R analysis for read counts using edgeR
0
1
Entering edit mode
2.0 years ago
Liftedkris ▴ 20

Hi fellows,

I performed RNAseq analysis of human neutrophils infected by Aspergillus fumigatus. Everything seemed to work fine but during the differential expression analysis using EdgeR, I used the standard p.value cut off of 0.05 but surprisingly no genes were found for the conditions at that p. Value .

My question is, what could be the problem?

I have 24 samples, in three groups, each group consisting of 8 samples 4 each for control and test i did alignment with Hisat2 and sorted with samtools and used HTseq to generate read counts. at this point everything seemed to work fine.

getwd()

group <- factor(c(rep("host.30hpi_control", 4), rep("host.30hpi_infected", 4),
rep("host.90hpi_control", 4), rep("host.90hpi_infected", 4), rep("host.180hpi_control", 4), rep("host.180hpi_infected", 4) ))

library(edgeR)

counts.host <- readDGE(list.files(pattern = ".count"), data, columns = c(1,2))
counts.host$counts <- counts.host$counts[1:(nrow(counts.host$counts)-5), ] counts.host$counts <- counts.host$counts[rowSums(counts.host$counts > 3) > 2, ]
head(counts.host$counts, 20) dim(counts.host$counts)

counts.host <- calcNormFactors(counts.host)
design <- model.matrix(~0 + group)
rownames(design) <- colnames(counts.host$counts) contrasts <- makeContrasts("Host_30hpi" = grouphost.30hpi_infected - grouphost.30hpi_control, "Host_90hpi" = grouphost.90hpi_infected - grouphost.90hpi_control, "Host_180hpi" = grouphost.180hpi_infected - grouphost.180hpi_control, levels = design) library(limma) png("host_voom.png") y <- voomWithQualityWeights(counts = counts.host, design = design, plot = TRUE) dev.off() plot.colors <- c(rep("blue", 4), rep("red", 4), rep("orange", 4), rep("black", 4)) png("host_MDS.png") plotMDS(counts.host, main = "MDS Plot for Count Data", labels = colnames(counts.host$counts), col = plot.colors, cex = 0.9, xlim=c(-2,5))
dev.off()

counts.host.mod <- t(cpm(counts.host))
dist <- dist(counts.host.mod)
png("host_HC.png")
plot(hclust(dist), main="Hierarchical Clustering Dendrogram")
dev.off()

fit <- lmFit(y, design)
fit <- contrasts.fit(fit, contrasts)
fit <- eBayes(fit)
top_30hpi <- topTable(fit, coef = "Host_30hpi", adjust = "fdr", number = "Inf", p.value = 0.05, sort.by = "P")
top_90hpi <- topTable(fit, coef = "Host_90hpi", adjust = "fdr", number = "Inf", p.value = 0.05, sort.by = "P")
top_180hpi <- topTable(fit, coef = "Host_180hpi", adjust = "fdr", number = "Inf", p.value = 0.05, sort.by = "P")
write.table(top_30hpi, file = "Host_DEG_annotated30.csv", sep = ",", col.names = NA)
write.table(top_90hpi, file = "Host_DEG_annotated90.csv", sep = ",", col.names = NA)
write.table(top_180hpi, file = "Host_DEG_annotated180.csv", sep = ",", col.names = NA)
RNA-Seq edgeR limma • 1.3k views
0
Entering edit mode

Do you realize that you are not using edgeR at all for differential analysis but limma?

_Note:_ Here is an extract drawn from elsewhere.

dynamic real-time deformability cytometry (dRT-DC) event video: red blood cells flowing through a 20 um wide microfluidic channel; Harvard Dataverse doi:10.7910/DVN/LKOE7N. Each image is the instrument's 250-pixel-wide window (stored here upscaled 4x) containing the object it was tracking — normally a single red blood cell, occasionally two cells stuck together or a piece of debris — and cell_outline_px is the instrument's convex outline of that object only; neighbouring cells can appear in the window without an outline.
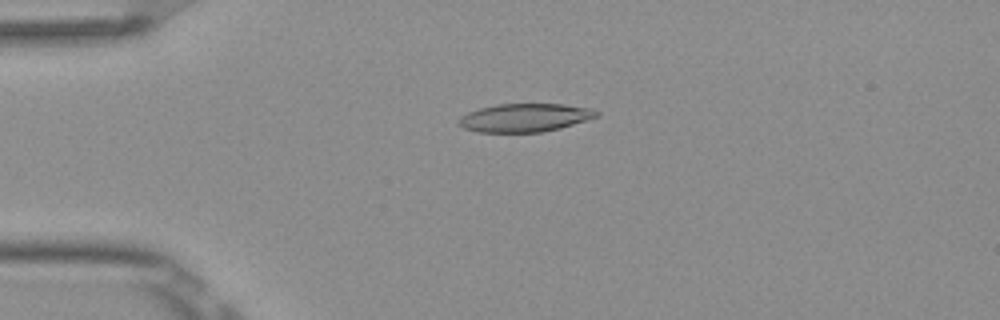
{"species": "Egyptian fruit bat (a non-hibernating species)", "species_latin": "Rousettus aegyptiacus", "temperature_condition": "room temperature", "stored_images_in_passage": 53, "camera_frame_rate_fps": 3000, "um_per_image_px": 0.085, "frame": {"image": 1, "passage_image": 13, "time_ms": 4.0, "image_size_px": [1000, 320], "cell_outline_px": [[600, 116], [560, 128], [540, 132], [476, 132], [464, 128], [460, 124], [460, 116], [468, 112], [480, 108], [496, 104], [564, 104], [592, 108], [600, 112]], "centroid_in_image_um": [44.65, 9.99], "position_along_channel_um": 40.3, "area_um2": 22.72}}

I am not adept with limma so I cannot contribute too much but why don't you simply follow exactly the edgeR manual and then see what comes out?

0
Entering edit mode

• lmFit is a function from limma, which is presumably why you chose to use the voom-normalized values for the DE analysis
• what is this line supposed to do: counts.host$counts <- counts.host$counts[1:(nrow(counts.host\$counts)-5), ], i.e. why are you removing the last five rows?
• what do the MDS and Hclust plots actually look like?
• I'm not sure what your group and design objects look like, do you mind sharing them?